Jika hari telah petang dan matahari telah mulai turun ke Barat, anak-anak itu akan pulang ke rumah masing-masing dengan kantong penuh uang pecahan. Uang itu biasanya untuk membeli jajan atau membeli mercon. Dan di malam itu tak henti-hentinya bunyi mercon memekakkan telinga (saat itu mercon belum dilarang seperti sekarang). Waktu itu membunyikan mercon hanya untuk “having fun”, bukan untuk menggangu orang lain atau untuk tawuran seperti yang terjadi baru-baru ini di Pamulang (Tangerang) sampai ada 6 anak mati karena perang petasan3)

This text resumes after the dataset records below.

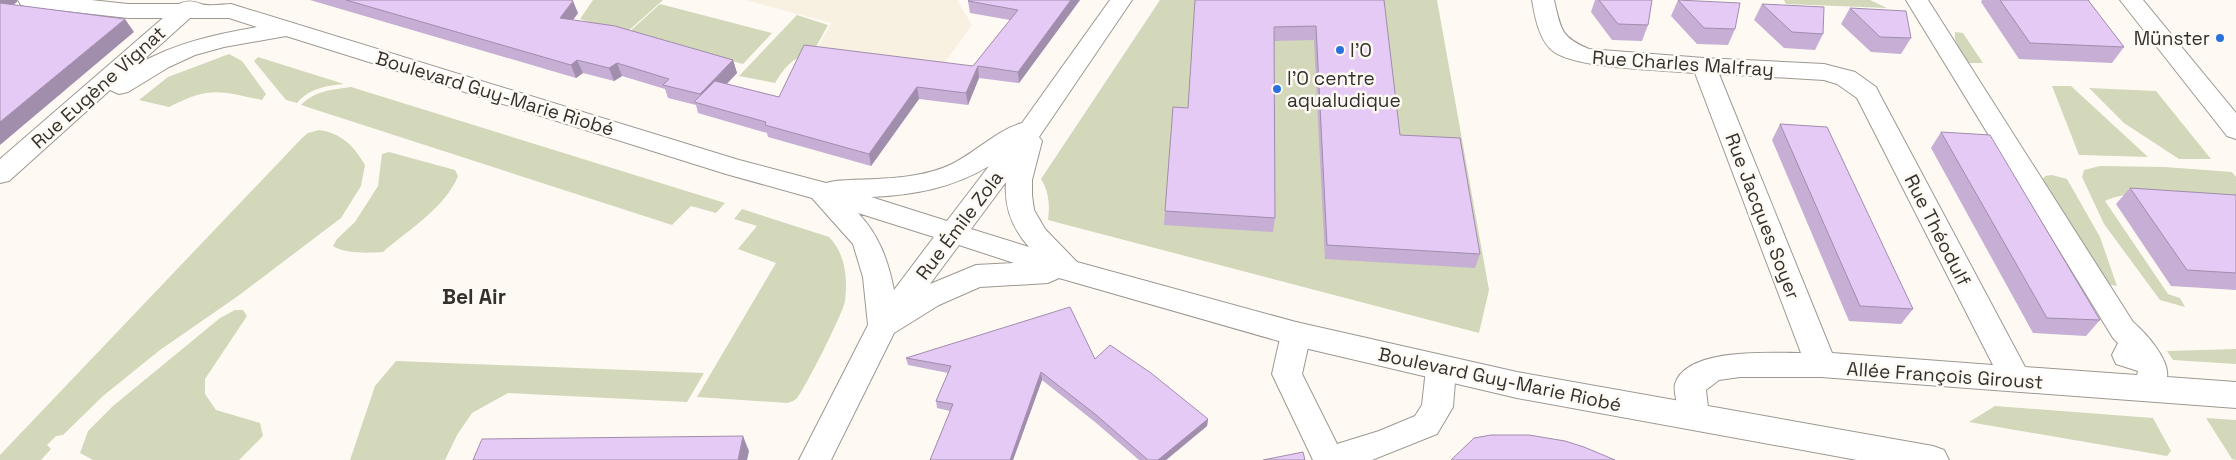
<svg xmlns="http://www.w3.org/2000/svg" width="2236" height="460" viewBox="0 0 2236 460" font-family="'Space Grotesk',sans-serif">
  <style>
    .built { fill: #f8f1e2 }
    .green { fill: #d2d8b9 }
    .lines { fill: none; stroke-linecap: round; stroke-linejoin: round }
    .street-casing { stroke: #9c9891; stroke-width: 2 }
    .secondary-casing { stroke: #9c9891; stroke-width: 2 }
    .street { fill: #fff; fill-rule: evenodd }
    .secondary { fill: #fff; fill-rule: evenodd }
    .wall { fill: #c6aed4 }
    .shaded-wall { fill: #a18dac }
    .building { fill: #e6caf6; stroke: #a18dac }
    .poi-dot { fill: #2971dd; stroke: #fefaf3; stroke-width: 2 }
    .labels { text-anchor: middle; stroke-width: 5; stroke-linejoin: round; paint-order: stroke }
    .poi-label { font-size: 19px; fill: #32312e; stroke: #fefaf3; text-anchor: start }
    .street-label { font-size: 19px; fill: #32312e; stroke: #fefaf3 }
    .quarter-label { font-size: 21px; font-weight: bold; fill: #32312e; stroke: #fefaf3 }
  </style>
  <rect width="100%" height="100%" fill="#fefaf3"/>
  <polygon class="built" points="745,0 957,0 972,25 938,72 813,56 831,23"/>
  <g class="green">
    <polygon points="593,0 663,0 626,33 580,19"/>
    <path d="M1160 0H1437L1489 290 1479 333 1048 220C1050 206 1049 191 1041 179Z"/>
    <polygon points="1784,0 1870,0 1887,8 1786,4"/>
    <polygon points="660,4 772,33 743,64 628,33"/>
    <path d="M797 15 828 25 812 54C793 56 785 67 775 83L739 76Z"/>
    <polygon points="1955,32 1963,33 1983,63 1964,63 1955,39"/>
    <path d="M229 54 242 61 266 94 262 100C219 91 210 86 169 107L139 100 168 77Z"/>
    <path d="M258 57 344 84C325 86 310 88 297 103L286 100 254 61Z"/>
    <polygon points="2052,86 2071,86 2148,157 2079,155"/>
    <path d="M351 87 725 203 716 213 691 206 672 225 301 105C316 90 332 90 351 87Z"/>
    <polygon points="2089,88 2156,91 2211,159 2179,159 2124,123"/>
    <path d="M319 130C341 133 354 146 365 165L361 186 341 218 238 296 160 350 103 396 63 435 56 436 47 445 51 449 41 460H0V455L302 138 308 133Z"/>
    <path d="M389 152 455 170 458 176C445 208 408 230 383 252 369 253 345 254 333 246L337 239 355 222 378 186 382 154Z"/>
    <path d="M2100 166 2165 167 2232 172 2236 177V198C2203 197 2133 187 2105 201L2168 294 2180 298 2185 307 2160 300 2104 224 2082 177 2084 170Z"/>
    <polygon points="2052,175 2067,179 2100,237 2117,286 2106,284 2040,184 2045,176"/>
    <path d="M742 209 829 237C845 253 848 278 845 301 844 311 805 389 797 398 795 400 791 402 788 403L697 397 776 263 738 249 757 226 734 219Z"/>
    <polygon points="235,310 243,310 247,316 205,379 205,394 216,410 260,423 263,436 239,460 93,460 80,453 88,431 113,406 220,318"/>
    <polygon points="2236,349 2236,364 2173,360 2167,351"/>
    <polygon points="396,361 704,373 687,402 508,393 472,413 457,435 445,460 350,460 375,386"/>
    <polygon points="1995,406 2153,418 2171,451 2167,456 1969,422"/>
    <polygon points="2206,418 2236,420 2236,460 2232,459"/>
  </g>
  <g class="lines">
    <defs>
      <g id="street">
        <path d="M1532 0H1554C1561 29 1560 37 1589 49L1704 58 1824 64 1855 72 1876 87 1879 93 2025 367 2137 375 2138 371 2116 364 2112 355 2118 343 2113 338 1906 0H1928L2133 322C2146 333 2170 360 2167 377L2236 382V408L1821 377H1740L1719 380 1706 390 1709 416 1704 425 1693 429 1682 425C1677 416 1677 409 1676 399 1675 394 1674 388 1675 384 1686 347 1771 353 1801 353L1695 73C1662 70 1579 69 1554 52 1539 41 1535 17 1532 0ZM1719 74 1824 80 1837 84 1857 98 1993 365 1832 353Z"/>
        <polygon points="2120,0 2143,0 2236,113 2236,139 2227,136"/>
        <polygon points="1296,322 1307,326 1311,334 1302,374 1337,444 1379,431 1415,416 1422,405 1426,369 1430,360 1441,357 1452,360 1456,369 1453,407 1437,434 1372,460 1313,460 1272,374 1281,334 1285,326"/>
      </g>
      <path id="secondary" d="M18 0H91L128 4H179C187 0 194 1 201 4 209 7 223 4 231 4L739 160 826 183 835 181C873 178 917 181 952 164 976 152 997 130 1022 123L1110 0H1132L1039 137 1042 141 1032 180V195L1034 210 1045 229 1077 262 1296 322 1517 372 1933 446 1944 450 1949 460H1857L1517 398 1296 346 1059 278 1048 283 980 287 939 305 894 333 831 460H799L868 325 863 277 853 244 812 198 726 174 286 36 224 47 195 55 169 67 128 92 119 94 110 90 9 181 0 183V159L163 18H128L29 7 21 5ZM190 18H229L257 27C216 34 176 43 140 63ZM989 166 947 221 871 197C914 195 953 188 989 166ZM1006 182C1004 207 1012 228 1029 247L971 229ZM858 213 934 237 894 290C888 260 879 235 858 213ZM959 245 1014 263 976 265 930 284Z"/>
    </defs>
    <use href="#street" class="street-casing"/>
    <use href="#secondary" class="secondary-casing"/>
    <use href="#street" class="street"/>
    <use href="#secondary" class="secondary"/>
  </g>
  <g class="wall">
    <polygon points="310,0 571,0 578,13 573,20 733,60 737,73 727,84 779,97 973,66 1010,20 970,13 968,1 969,0 1080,0 1019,83 979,78 968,105 919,99 871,166 768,137 767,133 698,113 696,105 668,98 665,89 622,76 614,81 583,73 576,78"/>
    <polygon points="1195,0 1384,0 1400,135 1480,254 1475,268 1325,259 1314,40 1274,41 1275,218 1273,232 1164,225 1165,211 1188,108"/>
    <polygon points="1595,0 1652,0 1648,25 1642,41 1612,40 1591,12"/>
    <polygon points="1678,0 1735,29 1728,45 1697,44 1671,16"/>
    <polygon points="1982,0 2088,0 2124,47 2112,63 2019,59 1981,2"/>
    <polygon points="1762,4 1823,34 1815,50 1784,48 1754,20"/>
    <polygon points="1850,8 1911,38 1901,54 1871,52 1841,24"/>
    <polygon points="1780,124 1913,309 1901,324 1849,321 1772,140"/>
    <polygon points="1941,132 2100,320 2086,336 2033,333 1931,148"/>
    <polygon points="2130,188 2236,195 2236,290 2171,286 2116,204"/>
    <polygon points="906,358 1095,359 1208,419 1207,426 1166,460 1139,460 1095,422 1042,380 1013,460 930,460 950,411 937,408 936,401 948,373 908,365"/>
  </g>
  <g class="shaded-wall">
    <polygon points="0,0 17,0 17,2 1,14 0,13"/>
    <polygon points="1071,0 1080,0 1019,83 1018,72"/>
    <polygon points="573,1 578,13 565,31 560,18"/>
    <polygon points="125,19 134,32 0,145 0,122"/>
    <polygon points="577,60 583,73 576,78 571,65"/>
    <polygon points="733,60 737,73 706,105 703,104 700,94"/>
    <polygon points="617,63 622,76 614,81 609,68"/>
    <polygon points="978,66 979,78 968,105 966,93"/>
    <polygon points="917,87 919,99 871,166 869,154"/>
    <polygon points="1041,372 1042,380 1013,460 1010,460"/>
    <polygon points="1208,419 1207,426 1166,460 1158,460"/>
    <polygon points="743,436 749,451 747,460 738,460"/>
  </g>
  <g class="building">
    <polygon points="346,0 571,0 573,1 560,18 615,26 733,60 700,94 663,85 669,79 617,63 609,68 577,60 571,65"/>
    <polygon points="969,0 1071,0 1018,72 978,66 966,93 917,87 869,154 765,125 766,122 694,102 715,81 779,97 804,45 973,66 1018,10 968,1"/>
    <polygon points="1195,0 1384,0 1400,135 1460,138 1480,254 1327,245 1316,26 1274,27 1275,218 1165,211 1173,107 1188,108"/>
    <polygon points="1599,0 1652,0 1648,25 1618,24"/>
    <polygon points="1678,0 1740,3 1735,29 1704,28"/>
    <polygon points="2000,0 2088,0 2124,47 2030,43"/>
    <polygon points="0,3 125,19 0,122"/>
    <polygon points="1762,4 1824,7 1823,34 1792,32"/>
    <polygon points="1850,8 1906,11 1911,38 1880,37"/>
    <polygon points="1780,124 1827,127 1913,309 1860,306"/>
    <polygon points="1941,132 1990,135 2100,320 2047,318"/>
    <polygon points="2130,188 2236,195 2236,273 2187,270"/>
    <polygon points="1070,307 1095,359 1110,345 1151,373 1208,419 1158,460 1148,460 1095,414 1041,372 1010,460 930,460 953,404 936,401 951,366 906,358"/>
    <polygon points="1491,435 1529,435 1565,441 1584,447 1615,460 1451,460 1474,438"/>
    <polygon points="743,436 738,460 473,460 482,439"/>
    <polygon points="1303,452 1305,460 1263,460"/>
  </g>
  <g class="poi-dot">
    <circle cx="2220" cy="38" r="5"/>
    <circle cx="1340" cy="50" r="5"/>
    <circle cx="1277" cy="89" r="5"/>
  </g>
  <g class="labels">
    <g class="poi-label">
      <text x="2210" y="45" text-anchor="end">Münster</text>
      <text x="1350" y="57">l'O</text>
      <text x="1287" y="85">l'O centre<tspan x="1287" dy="22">aqualudique</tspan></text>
    </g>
    <g class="street-label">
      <text transform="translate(1683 63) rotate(4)" y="7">Rue Charles Malfray</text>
      <text transform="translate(98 87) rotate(-42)" y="7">Rue Eugène Vignat</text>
      <text transform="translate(495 93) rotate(17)" y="7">Boulevard Guy-Marie Riobé</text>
      <text transform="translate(1763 216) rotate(69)" y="7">Rue Jacques Soyer</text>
      <text transform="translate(959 225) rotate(-53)" y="7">Rue Émile Zola</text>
      <text transform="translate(1938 230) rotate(63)" y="7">Rue Théodulf</text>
      <text transform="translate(1945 375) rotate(4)" y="7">Allée François Giroust</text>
      <text transform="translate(1500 379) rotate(12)" y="7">Boulevard Guy-Marie Riobé</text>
    </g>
    <g class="quarter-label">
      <text x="474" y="304">Bel Air</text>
    </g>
  </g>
</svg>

Biasanya pada lebaran, saya membeli banyak kartu lebaran untuk saya kirimkan ke teman-teman saya yang muslim. Di hari Natal, gantian saya banyak menerima kartu dari mereka. Sekarang kartu seperti itu sudah jarang dipakai karena orang lebih praktis mengirim salam lewat sms. Tidak tahu, apakah karena sms lebih cepat, lebih irit atau spirit persaudaraan kita yang sudah semakin luntur. Padahal, begitu dalam kesan yang waktu itu ditimbulkan setiap kali saya menerima kartu Natal, bukan karena gambarnya, dan bukan pula karena mahalnya, tetapi karena di dalamnya ada goresan tulisan teman saya itu, yang dengan tulus menulis: “Selamat Natal, aku turut berbahagia denganmu yang hari ini sedang berbahagia merayakan Natal.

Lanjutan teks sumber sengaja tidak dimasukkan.